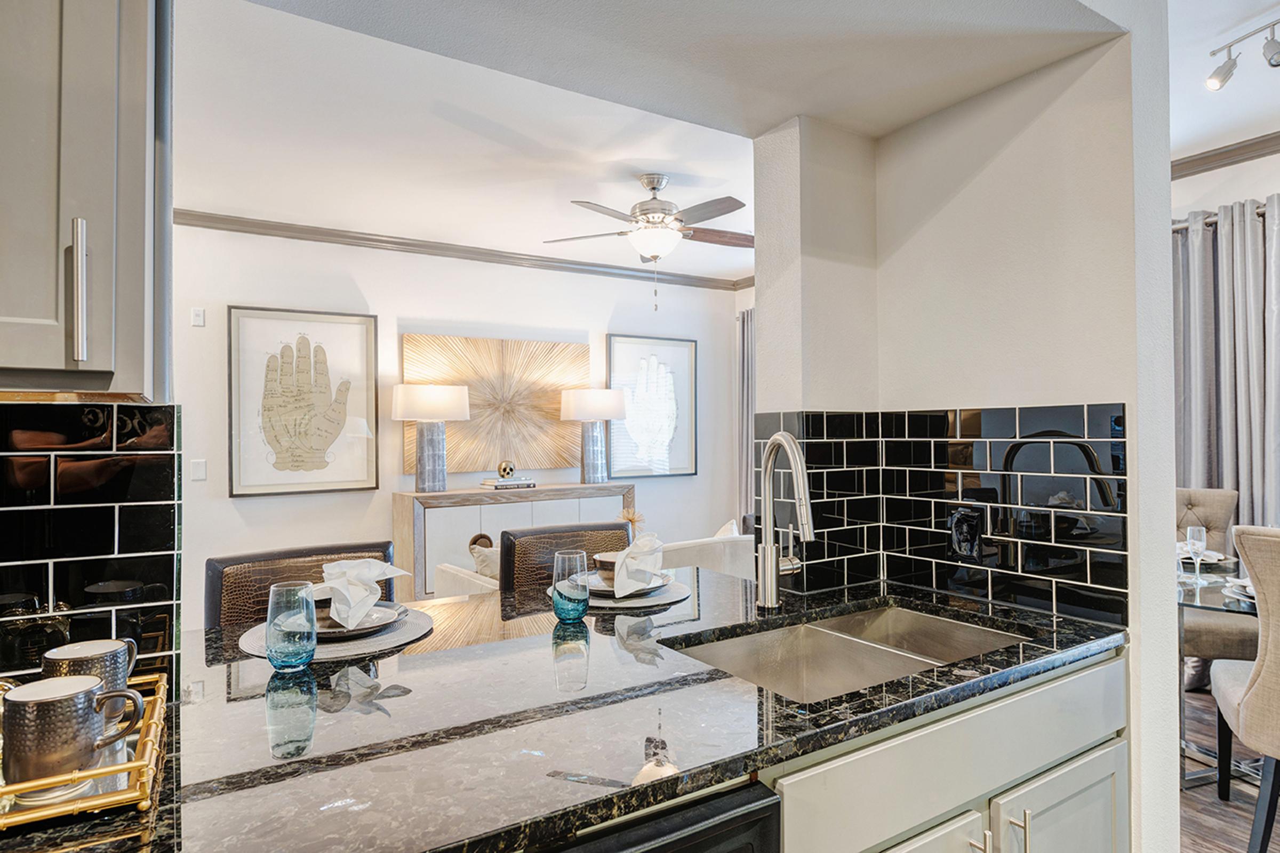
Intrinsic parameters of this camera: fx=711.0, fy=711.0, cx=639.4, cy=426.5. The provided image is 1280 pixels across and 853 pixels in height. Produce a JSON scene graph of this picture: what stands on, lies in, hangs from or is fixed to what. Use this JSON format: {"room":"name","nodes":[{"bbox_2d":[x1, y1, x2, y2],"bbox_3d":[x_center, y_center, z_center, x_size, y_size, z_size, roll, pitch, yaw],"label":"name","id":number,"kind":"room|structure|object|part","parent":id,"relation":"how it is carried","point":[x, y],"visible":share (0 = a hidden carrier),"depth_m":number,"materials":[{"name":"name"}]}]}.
{"room":"kitchen","nodes":[
{"label":"kitchen","id":0,"kind":"room"},
{"bbox_2d":[0,403,181,690],"bbox_3d":[-1.334,0.207,0.873,1.268,0.477,0.013,0,-1,-33],"label":"tile backsplash","id":1,"kind":"structure","parent":0,"point":[136,508],"depth_m":1.15,"materials":[{"name":"black tile"}]},
{"bbox_2d":[0,0,165,397],"bbox_3d":[-1.041,-0.524,0.889,0.718,0.976,0.354,0,-1,-33],"label":"upper cabinet","id":2,"kind":"object","parent":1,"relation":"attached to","point":[101,369],"visible":1,"depth_m":0.92,"materials":[{"name":"grey paint"}]},
{"bbox_3d":[-0.723,-0.170,0.923,0.016,0.179,0.030,0,-1,-33],"label":"bar handle","id":3,"kind":"part","parent":2,"relation":"part of","materials":[{"name":"silver metal"}]},
{"bbox_2d":[173,221,745,623],"bbox_3d":[-1.466,0.015,5.261,5.679,2.774,0.134,0,-1,-33],"label":"living room wall","id":4,"kind":"structure","parent":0,"point":[379,297],"depth_m":5.01,"materials":[{"name":"white paint"}]},
{"bbox_2d":[190,307,205,326],"bbox_3d":[-2.729,-0.676,4.385,0.065,0.113,0.015,0,-1,-33],"label":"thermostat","id":5,"kind":"object","parent":4,"relation":"attached to","point":[199,312],"visible":0.98,"depth_m":4.38,"materials":[{"name":"white"}]},
{"bbox_2d":[189,458,206,480],"bbox_3d":[-2.658,0.262,4.269,0.076,0.121,0.012,0,-1,-33],"label":"light switch","id":6,"kind":"object","parent":4,"relation":"attached to","point":[199,469],"visible":0.98,"depth_m":4.27,"materials":[{"name":"white plastic"}]},
{"bbox_2d":[228,306,378,497],"bbox_3d":[-2.202,-0.159,4.681,0.850,1.188,0.037,0,-1,-33],"label":"framed picture","id":7,"kind":"object","parent":4,"relation":"attached to","point":[361,334],"visible":0.99,"depth_m":4.65},
{"bbox_2d":[173,207,755,293],"bbox_3d":[-1.463,-1.289,5.170,5.342,0.087,0.089,0,-1,-33],"label":"crown molding","id":8,"kind":"structure","parent":4,"relation":"attached to","point":[286,227],"depth_m":5.08,"materials":[{"name":"brown wood"}]},
{"bbox_2d":[401,332,588,476],"bbox_3d":[-1.051,-0.158,5.377,1.391,1.016,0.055,0,-1,-33],"label":"wall art","id":9,"kind":"object","parent":4,"relation":"attached to","point":[462,463],"visible":0.85,"depth_m":5.35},
{"bbox_2d":[606,333,697,477],"bbox_3d":[0.105,-0.163,6.084,0.857,1.196,0.033,0,-1,-33],"label":"framed picture","id":10,"kind":"object","parent":4,"relation":"attached to","point":[612,352],"visible":0.96,"depth_m":6.08},
{"bbox_2d":[737,305,756,524],"bbox_3d":[1.200,0.144,6.001,0.139,2.414,1.144,0,-1,-33],"label":"curtain","id":11,"kind":"object","parent":4,"relation":"attached to","point":[742,334],"visible":0.32,"depth_m":6.33,"materials":[{"name":"grey fabric"}]},
{"bbox_2d":[165,1,768,282],"bbox_3d":[0.562,-1.419,2.204,7.511,0.102,7.755,0,-1,-33],"label":"living room ceiling","id":12,"kind":"structure","parent":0,"point":[236,205],"depth_m":3.28,"materials":[{"name":"white paint"}]},
{"bbox_2d":[542,174,752,307],"bbox_3d":[0.135,-1.019,3.985,1.258,0.737,1.243,0,-1,12],"label":"ceiling fan","id":13,"kind":"object","parent":12,"relation":"hanging from","point":[652,207],"visible":0.99,"depth_m":3.87,"materials":[{"name":"metal"}]},
{"bbox_2d":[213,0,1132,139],"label":"kitchen ceiling","id":14,"kind":"structure","parent":0,"point":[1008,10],"depth_m":1.62,"materials":[{"name":"paint"}]},
{"bbox_2d":[756,4,1177,852],"bbox_3d":[0.867,-0.017,2.000,0.347,2.755,1.036,0,-1,-33],"label":"partition wall","id":15,"kind":"structure","parent":0,"point":[1176,750],"depth_m":1.75,"materials":[{"name":"white paint"}]},
{"bbox_2d":[753,404,1129,626],"bbox_3d":[0.764,0.202,1.871,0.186,0.487,0.846,0,-1,-33],"label":"tile backsplash","id":16,"kind":"structure","parent":15,"relation":"attached to","point":[925,441],"depth_m":1.86,"materials":[{"name":"black tile"}]},
{"bbox_2d":[947,504,985,561],"bbox_3d":[0.850,0.279,1.864,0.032,0.142,0.097,0,-1,-33],"label":"power outlet","id":17,"kind":"object","parent":16,"relation":"attached to","point":[968,521],"visible":0.99,"depth_m":1.86,"materials":[{"name":"black plastic"}]},
{"bbox_2d":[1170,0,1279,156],"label":"dining room ceiling","id":18,"kind":"structure","parent":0,"point":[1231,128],"depth_m":2.94,"materials":[{"name":"white paint"}]},
{"bbox_2d":[1206,14,1279,90],"bbox_3d":[2.362,-1.354,2.313,0.133,0.174,0.934,0,-1,-33],"label":"track light","id":19,"kind":"object","parent":18,"relation":"attached to","point":[1221,80],"visible":1,"depth_m":2.60,"materials":[{"name":"silver metal"}]},
{"bbox_2d":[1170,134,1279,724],"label":"dining room wall","id":20,"kind":"structure","parent":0,"point":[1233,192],"depth_m":3.53,"materials":[{"name":"white paint"}]},
{"bbox_2d":[1172,200,1278,231],"bbox_3d":[3.259,-1.076,3.181,0.163,0.062,1.742,0,-1,-33],"label":"curtain rod","id":21,"kind":"object","parent":20,"relation":"attached to","point":[1178,230],"visible":0.4,"depth_m":3.60,"materials":[{"name":"metal"}]},
{"bbox_2d":[1170,192,1279,534],"bbox_3d":[2.965,0.108,3.510,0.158,2.371,0.785,0,-1,-33],"label":"curtain","id":22,"kind":"object","parent":21,"relation":"hanging from","point":[1231,448],"visible":0.7,"depth_m":3.52,"materials":[{"name":"grey fabric"}]},
{"bbox_2d":[1171,131,1279,178],"bbox_3d":[3.350,-1.404,2.832,0.148,0.087,3.621,0,-1,-33],"label":"crown molding","id":23,"kind":"structure","parent":20,"relation":"attached to","point":[1218,160],"depth_m":3.63,"materials":[{"name":"brown wood"}]},
{"bbox_2d":[1178,681,1279,852],"bbox_3d":[0.488,1.391,1.781,7.589,0.062,7.087,0,-1,-33],"label":"floor","id":24,"kind":"structure","parent":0,"point":[1210,799],"depth_m":2.55,"materials":[{"name":"brown wood"}]},
{"bbox_2d":[204,540,395,629],"bbox_3d":[-0.791,0.843,1.767,0.493,1.038,0.515,0,-1,-33],"label":"bar stool","id":25,"kind":"object","parent":24,"relation":"on","point":[382,545],"visible":0.17,"depth_m":1.85,"materials":[{"name":"brown leather"}]},
{"bbox_2d":[392,482,636,598],"bbox_3d":[-0.843,0.921,5.174,1.702,0.939,0.430,0,-1,-33],"label":"sideboard","id":26,"kind":"object","parent":24,"relation":"on","point":[447,493],"visible":0.41,"depth_m":4.79,"materials":[{"name":"wood"}]},
{"bbox_2d":[393,384,470,492],"bbox_3d":[-1.423,0.084,4.890,0.490,0.737,0.457,0,-1,-33],"label":"table lamp","id":27,"kind":"object","parent":26,"relation":"on","point":[401,399],"visible":0.99,"depth_m":4.78,"materials":[{"name":"white"}]},
{"bbox_2d":[481,476,536,488],"bbox_3d":[-0.947,0.404,5.129,0.337,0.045,0.228,0,-1,-33],"label":"book","id":28,"kind":"object","parent":26,"relation":"on","point":[499,484],"visible":0.94,"depth_m":5.04,"materials":[{"name":"paper"}]},
{"bbox_2d":[496,459,516,479],"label":"decorative skull","id":29,"kind":"object","parent":28,"relation":"on","point":[504,471],"visible":0.99,"depth_m":5.09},
{"bbox_2d":[558,389,628,484],"bbox_3d":[-0.355,0.077,5.489,0.494,0.726,0.478,0,-1,-33],"label":"table lamp","id":30,"kind":"object","parent":26,"relation":"on","point":[615,406],"visible":1,"depth_m":5.37,"materials":[{"name":"white"}]},
{"bbox_2d":[501,521,635,596],"bbox_3d":[-0.137,0.840,2.209,0.486,1.029,0.515,0,-1,-33],"label":"bar stool","id":31,"kind":"object","parent":24,"relation":"on","point":[502,553],"visible":0.21,"depth_m":2.32,"materials":[{"name":"brown leather"}]},
{"bbox_2d":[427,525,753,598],"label":"sofa","id":32,"kind":"object","parent":24,"relation":"on","point":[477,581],"visible":0.09,"depth_m":3.85,"materials":[{"name":"white fabric"}]},
{"bbox_2d":[468,540,501,580],"bbox_3d":[-0.720,0.797,3.852,0.362,0.364,0.280,0,-1,-33],"label":"throw pillow","id":33,"kind":"object","parent":32,"relation":"on","point":[489,573],"visible":0.33,"depth_m":3.75,"materials":[{"name":"fabric"}]},
{"bbox_2d":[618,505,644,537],"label":"decorative ornament","id":34,"kind":"object","parent":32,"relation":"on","point":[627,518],"visible":0.47,"depth_m":4.63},
{"bbox_2d":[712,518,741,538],"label":"throw pillow","id":35,"kind":"object","parent":32,"relation":"on","point":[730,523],"visible":0.2,"depth_m":4.30,"materials":[{"name":"white fabric"}]},
{"bbox_2d":[535,777,782,852],"bbox_3d":[-0.232,0.899,1.018,0.613,0.849,0.632,0,-1,-33],"label":"dishwasher","id":36,"kind":"object","parent":24,"relation":"on","point":[697,849],"visible":0.33,"depth_m":0.90,"materials":[{"name":"black"}]},
{"bbox_2d":[766,648,1129,852],"bbox_3d":[0.428,0.921,1.446,1.098,0.873,0.641,0,-1,-33],"label":"base cabinet","id":37,"kind":"object","parent":24,"relation":"on","point":[1101,752],"visible":0.35,"depth_m":1.26,"materials":[{"name":"paint"}]},
{"bbox_2d":[0,563,1124,852],"bbox_3d":[-0.201,0.465,1.266,2.351,0.038,1.058,0,-1,-33],"label":"granite countertop","id":38,"kind":"structure","parent":37,"relation":"on","point":[727,769],"depth_m":1.06,"materials":[{"name":"black stone"}]},
{"bbox_2d":[0,672,167,825],"bbox_3d":[-0.836,0.417,0.885,0.403,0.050,0.434,0,-1,-33],"label":"gold tray","id":39,"kind":"object","parent":38,"relation":"on","point":[109,799],"visible":0.6,"depth_m":0.83,"materials":[{"name":"gold metal"}]},
{"bbox_2d":[1,676,147,794],"bbox_3d":[-0.701,0.375,0.877,0.145,0.113,0.091,0,-1,-33],"label":"mug","id":40,"kind":"object","parent":39,"relation":"on","point":[84,697],"visible":0.97,"depth_m":0.84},
{"bbox_2d":[42,638,142,726],"bbox_3d":[-0.794,0.374,1.030,0.110,0.107,0.096,0,-1,-33],"label":"mug","id":41,"kind":"object","parent":39,"relation":"on","point":[61,655],"visible":0.6,"depth_m":1.01,"materials":[{"name":"ceramic"}]},
{"bbox_2d":[265,580,317,670],"bbox_3d":[-0.646,0.368,1.318,0.087,0.146,0.087,0,-1,-33],"label":"glass","id":42,"kind":"object","parent":38,"relation":"on","point":[284,640],"visible":1,"depth_m":1.29,"materials":[{"name":"glass"}]},
{"bbox_2d":[237,603,435,661],"bbox_3d":[-0.657,0.443,1.567,0.391,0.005,0.397,0,-1,-33],"label":"placemat","id":43,"kind":"object","parent":38,"relation":"on","point":[342,648],"visible":0.4,"depth_m":1.48,"materials":[{"name":"grey fabric"}]},
{"bbox_2d":[313,599,408,641],"bbox_3d":[-0.657,0.431,1.582,0.268,0.025,0.274,0,-1,-33],"label":"plate","id":44,"kind":"object","parent":43,"relation":"on","point":[364,630],"visible":0.36,"depth_m":1.55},
{"bbox_2d":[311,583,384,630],"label":"bowl","id":45,"kind":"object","parent":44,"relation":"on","point":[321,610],"visible":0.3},
{"bbox_2d":[316,557,408,628],"bbox_3d":[-0.620,0.351,1.554,0.160,0.124,0.178,-1,-1,20],"label":"napkin","id":46,"kind":"object","parent":44,"relation":"on","point":[374,573],"visible":0.99,"depth_m":1.51,"materials":[{"name":"white fabric"}]},
{"bbox_2d":[550,548,590,623],"bbox_3d":[-0.159,0.367,1.642,0.086,0.154,0.087,0,-1,-33],"label":"glass","id":47,"kind":"object","parent":38,"relation":"on","point":[574,605],"visible":1,"depth_m":1.61,"materials":[{"name":"glass"}]},
{"bbox_2d":[569,576,691,611],"bbox_3d":[-0.047,0.444,1.927,0.369,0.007,0.373,0,-1,-33],"label":"placemat","id":48,"kind":"object","parent":38,"relation":"on","point":[652,603],"visible":0.46,"depth_m":1.83,"materials":[{"name":"grey fabric"}]},
{"bbox_2d":[588,568,671,596],"bbox_3d":[-0.048,0.431,1.960,0.260,0.025,0.262,0,-1,-33],"label":"plate","id":49,"kind":"object","parent":48,"relation":"on","point":[599,581],"visible":0.37,"depth_m":1.94,"materials":[{"name":"ceramic"}]},
{"bbox_2d":[592,552,619,578],"bbox_3d":[-0.053,0.394,1.971,0.143,0.071,0.144,0,-1,-33],"label":"bowl","id":50,"kind":"object","parent":49,"relation":"on","point":[605,560],"visible":0.34,"depth_m":1.92,"materials":[{"name":"brown ceramic"}]},
{"bbox_2d":[611,532,663,597],"bbox_3d":[-0.003,0.355,1.873,0.119,0.141,0.177,-1,-1,23],"label":"napkin","id":51,"kind":"object","parent":49,"relation":"on","point":[627,558],"visible":1,"depth_m":1.83,"materials":[{"name":"white fabric"}]},
{"bbox_2d":[755,430,814,608],"bbox_3d":[0.369,0.225,1.676,0.116,0.422,0.237,0,-1,-33],"label":"faucet","id":52,"kind":"object","parent":38,"relation":"on","point":[807,511],"visible":0.99,"depth_m":1.71,"materials":[{"name":"silver metal"}]},
{"bbox_2d":[669,601,1025,702],"bbox_3d":[0.453,0.558,1.490,0.771,0.179,0.457,0,-1,-33],"label":"sink","id":53,"kind":"object","parent":38,"relation":"in","point":[802,640],"visible":0.45,"depth_m":1.62,"materials":[{"name":"silver metal"}]},
{"bbox_3d":[0.447,0.988,1.253,0.380,0.498,0.068,0,-1,-33],"label":"cabinet door","id":54,"kind":"part","parent":37,"relation":"part of","materials":[{"name":"white paint"}]},
{"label":"bar pull","id":55,"kind":"part","parent":37,"relation":"part of","materials":[{"name":"metal"}]},
{"bbox_3d":[0.718,0.796,1.354,0.014,0.128,0.034,0,-1,-33],"label":"bar pull","id":56,"kind":"part","parent":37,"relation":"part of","materials":[{"name":"silver metal"}]},
{"bbox_3d":[0.893,1.019,1.515,0.382,0.519,0.061,0,-1,-33],"label":"cabinet door","id":57,"kind":"part","parent":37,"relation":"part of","materials":[{"name":"white paint"}]},
{"bbox_2d":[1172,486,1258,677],"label":"dining chair","id":58,"kind":"object","parent":24,"relation":"on","point":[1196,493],"visible":0.43,"depth_m":3.36,"materials":[{"name":"beige fabric"}]},
{"bbox_2d":[1177,552,1261,791],"bbox_3d":[2.442,0.979,2.808,1.087,0.738,1.041,0,-1,-33],"label":"dining table","id":59,"kind":"object","parent":24,"relation":"on","point":[1218,581],"visible":0.45,"depth_m":2.73,"materials":[{"name":"clear glass"}]},
{"bbox_2d":[1185,524,1206,583],"bbox_3d":[2.175,0.500,2.780,0.079,0.214,0.079,0,-1,-33],"label":"wine glass","id":60,"kind":"object","parent":59,"relation":"on","point":[1188,533],"visible":0.99,"depth_m":2.76,"materials":[{"name":"clear glass"}]},
{"bbox_2d":[1177,540,1228,563],"bbox_3d":[2.492,0.571,3.238,0.275,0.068,0.271,0,-1,-33],"label":"plate","id":61,"kind":"object","parent":59,"relation":"on","point":[1210,553],"visible":0.39,"depth_m":3.20,"materials":[{"name":"white ceramic"}]},
{"bbox_2d":[1224,576,1255,603],"bbox_3d":[2.222,0.559,2.478,0.286,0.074,0.278,0,-1,-33],"label":"plate","id":62,"kind":"object","parent":59,"relation":"on","point":[1248,590],"visible":0.35,"depth_m":2.52,"materials":[{"name":"white ceramic"}]},
{"bbox_2d":[1211,524,1279,852],"bbox_3d":[2.123,0.832,2.164,0.597,1.042,0.556,-1,-1,28],"label":"dining chair","id":63,"kind":"object","parent":24,"relation":"on","point":[1258,687],"visible":1,"depth_m":2.12,"materials":[{"name":"fabric"}]}
]}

-*-*-

[Assignment] Reproduce each line of the records in which "pull" appears.

[Output of the exercise]
{"label":"bar pull","id":55,"kind":"part","parent":37,"relation":"part of","materials":[{"name":"metal"}]},
{"bbox_3d":[0.718,0.796,1.354,0.014,0.128,0.034,0,-1,-33],"label":"bar pull","id":56,"kind":"part","parent":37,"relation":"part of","materials":[{"name":"silver metal"}]},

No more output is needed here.